Queensland Nickel Refinery at Yabulu
Clive Palmer’s nickel refinery near Townsville inspired similar laws in Queensland.(PA: Andrew Rankin)

Mining industry says adequate laws are already in place

Queensland introduced its own chain of custody laws in 2016 over fears taxpayers would face an estimated $100million cleanup bill if Clive Palmer’s nickel refinery went bankrupt.

Victoria also has laws that allow the transfer of environmental responsibilities to associated entities.

But the Minerals Council of Australia (MCA), which represents the mining industry, said such laws are not needed in the Northern Territory because of existing liability measures.

These include the requirement for mining companies to provide the government with bonds covering the estimated cost of rehabilitation.

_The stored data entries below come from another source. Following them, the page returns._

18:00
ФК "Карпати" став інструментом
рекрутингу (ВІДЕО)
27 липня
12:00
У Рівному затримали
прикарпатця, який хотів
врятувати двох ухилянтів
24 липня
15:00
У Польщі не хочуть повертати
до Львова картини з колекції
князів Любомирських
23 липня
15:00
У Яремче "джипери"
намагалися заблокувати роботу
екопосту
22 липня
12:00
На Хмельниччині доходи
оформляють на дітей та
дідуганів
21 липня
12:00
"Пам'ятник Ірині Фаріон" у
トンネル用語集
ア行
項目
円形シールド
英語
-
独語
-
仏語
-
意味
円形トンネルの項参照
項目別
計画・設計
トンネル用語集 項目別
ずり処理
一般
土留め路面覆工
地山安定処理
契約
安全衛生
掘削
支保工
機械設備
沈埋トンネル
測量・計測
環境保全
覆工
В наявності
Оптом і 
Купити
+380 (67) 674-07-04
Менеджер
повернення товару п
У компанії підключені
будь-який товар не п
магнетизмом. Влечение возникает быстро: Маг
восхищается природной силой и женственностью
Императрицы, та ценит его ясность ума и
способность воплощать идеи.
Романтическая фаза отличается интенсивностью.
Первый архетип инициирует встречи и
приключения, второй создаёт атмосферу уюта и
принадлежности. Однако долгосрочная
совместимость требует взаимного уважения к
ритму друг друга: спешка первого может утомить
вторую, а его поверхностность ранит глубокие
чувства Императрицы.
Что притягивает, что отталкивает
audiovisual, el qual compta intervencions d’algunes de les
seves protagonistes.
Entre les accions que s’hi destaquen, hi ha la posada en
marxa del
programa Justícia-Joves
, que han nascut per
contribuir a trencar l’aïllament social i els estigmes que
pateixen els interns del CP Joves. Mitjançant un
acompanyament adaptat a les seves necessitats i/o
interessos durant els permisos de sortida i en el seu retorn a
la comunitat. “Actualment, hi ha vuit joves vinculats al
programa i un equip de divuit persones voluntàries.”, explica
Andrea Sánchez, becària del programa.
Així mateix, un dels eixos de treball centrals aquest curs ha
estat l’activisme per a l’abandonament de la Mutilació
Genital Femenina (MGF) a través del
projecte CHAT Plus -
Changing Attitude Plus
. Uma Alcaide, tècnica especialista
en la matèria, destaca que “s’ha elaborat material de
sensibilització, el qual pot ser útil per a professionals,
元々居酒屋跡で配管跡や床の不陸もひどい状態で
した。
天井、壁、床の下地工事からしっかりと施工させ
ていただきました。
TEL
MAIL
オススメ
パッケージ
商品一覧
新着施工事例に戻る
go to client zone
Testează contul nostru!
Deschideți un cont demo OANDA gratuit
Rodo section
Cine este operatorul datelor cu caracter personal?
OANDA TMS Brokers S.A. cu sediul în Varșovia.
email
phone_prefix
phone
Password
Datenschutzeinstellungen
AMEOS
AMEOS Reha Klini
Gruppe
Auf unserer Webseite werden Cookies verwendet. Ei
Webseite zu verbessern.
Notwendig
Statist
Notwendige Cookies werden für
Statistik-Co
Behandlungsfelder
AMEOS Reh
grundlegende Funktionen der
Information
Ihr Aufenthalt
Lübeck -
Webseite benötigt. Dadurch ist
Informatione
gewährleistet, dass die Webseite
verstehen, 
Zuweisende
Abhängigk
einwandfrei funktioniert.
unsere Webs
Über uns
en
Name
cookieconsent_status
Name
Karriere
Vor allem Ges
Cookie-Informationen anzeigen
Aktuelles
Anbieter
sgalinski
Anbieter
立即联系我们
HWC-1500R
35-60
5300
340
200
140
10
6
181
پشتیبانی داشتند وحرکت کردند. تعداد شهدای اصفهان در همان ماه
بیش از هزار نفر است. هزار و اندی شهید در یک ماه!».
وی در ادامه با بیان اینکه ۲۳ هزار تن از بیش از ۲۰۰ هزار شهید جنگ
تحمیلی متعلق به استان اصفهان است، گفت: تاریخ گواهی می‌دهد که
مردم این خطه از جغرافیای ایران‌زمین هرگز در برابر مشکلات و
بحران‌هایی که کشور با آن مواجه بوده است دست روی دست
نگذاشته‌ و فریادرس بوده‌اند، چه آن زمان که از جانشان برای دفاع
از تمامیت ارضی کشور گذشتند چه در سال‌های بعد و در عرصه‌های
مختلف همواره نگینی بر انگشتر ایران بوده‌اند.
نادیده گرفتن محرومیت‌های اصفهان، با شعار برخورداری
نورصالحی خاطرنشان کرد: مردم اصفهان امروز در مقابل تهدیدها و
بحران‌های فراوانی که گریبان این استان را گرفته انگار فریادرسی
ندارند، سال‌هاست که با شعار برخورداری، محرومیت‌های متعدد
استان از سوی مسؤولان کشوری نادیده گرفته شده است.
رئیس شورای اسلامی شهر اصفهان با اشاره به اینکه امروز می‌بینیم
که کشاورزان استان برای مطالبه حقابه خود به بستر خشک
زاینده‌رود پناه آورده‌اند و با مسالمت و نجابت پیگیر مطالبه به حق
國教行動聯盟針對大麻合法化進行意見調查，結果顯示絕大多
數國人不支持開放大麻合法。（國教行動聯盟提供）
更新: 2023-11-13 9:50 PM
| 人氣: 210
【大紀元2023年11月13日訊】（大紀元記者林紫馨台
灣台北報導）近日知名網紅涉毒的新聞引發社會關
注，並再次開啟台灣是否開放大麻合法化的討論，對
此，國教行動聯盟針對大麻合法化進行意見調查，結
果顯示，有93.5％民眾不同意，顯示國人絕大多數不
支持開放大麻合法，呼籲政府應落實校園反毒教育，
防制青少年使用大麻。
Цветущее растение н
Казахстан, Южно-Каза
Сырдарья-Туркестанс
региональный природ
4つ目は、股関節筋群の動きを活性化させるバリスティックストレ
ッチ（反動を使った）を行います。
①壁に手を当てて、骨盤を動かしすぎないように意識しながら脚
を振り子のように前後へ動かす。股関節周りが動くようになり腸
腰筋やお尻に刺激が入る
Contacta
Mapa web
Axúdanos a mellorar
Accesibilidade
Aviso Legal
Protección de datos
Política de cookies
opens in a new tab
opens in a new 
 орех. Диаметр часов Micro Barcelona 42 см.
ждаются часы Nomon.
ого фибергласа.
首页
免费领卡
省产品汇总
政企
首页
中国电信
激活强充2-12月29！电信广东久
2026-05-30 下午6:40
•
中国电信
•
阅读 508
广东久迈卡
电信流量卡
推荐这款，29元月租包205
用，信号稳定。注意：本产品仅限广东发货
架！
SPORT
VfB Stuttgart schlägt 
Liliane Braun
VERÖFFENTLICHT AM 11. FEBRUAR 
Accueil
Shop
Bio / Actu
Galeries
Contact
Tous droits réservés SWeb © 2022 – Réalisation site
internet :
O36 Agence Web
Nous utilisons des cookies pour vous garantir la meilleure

In total, more than $1.6 billion in securities are currently held for 11 active mines in the territory.

Mining companies must also pay a 1% annual levy on their securities, which is paid into a separate fund to manage legacy mines.

“You have to be very careful in a jurisdiction like the Northern Territory when we’re looking for investment not to have legislation that’s too broad or too cumbersome,” said MCA’s executive director in northern Australia, Cathryn Tilmouth.

“Adding further legislation like chain of custody requirements, on top of what is already required for the heavily regulated mining industry, could cause investors concern.”

An aerial image of the waste rock dump - a large rectangle of water - at the McArthur River mine.
The mining industry says chain of custody laws are not needed in the Northern Territory because of rehabilitation bonds.(ABC News: Michael Franchi)

The government proposes a “significant” reform of environmental law

The Northern Territory government said it was committed to implementing all the recommendations of the scientific inquiry into hydraulic fracturing, along with additional environmental reforms.

“The Territory’s Labor Government is delivering the most significant reforms to the Northern Territory’s environmental laws and regulations to ensure our environment is protected for our future generations,” a spokesperson said.

“This includes significant regulatory reform underway in the mining industry.”

Submissions on the bill closed last week.

It is unclear when the government will present the bill to parliament.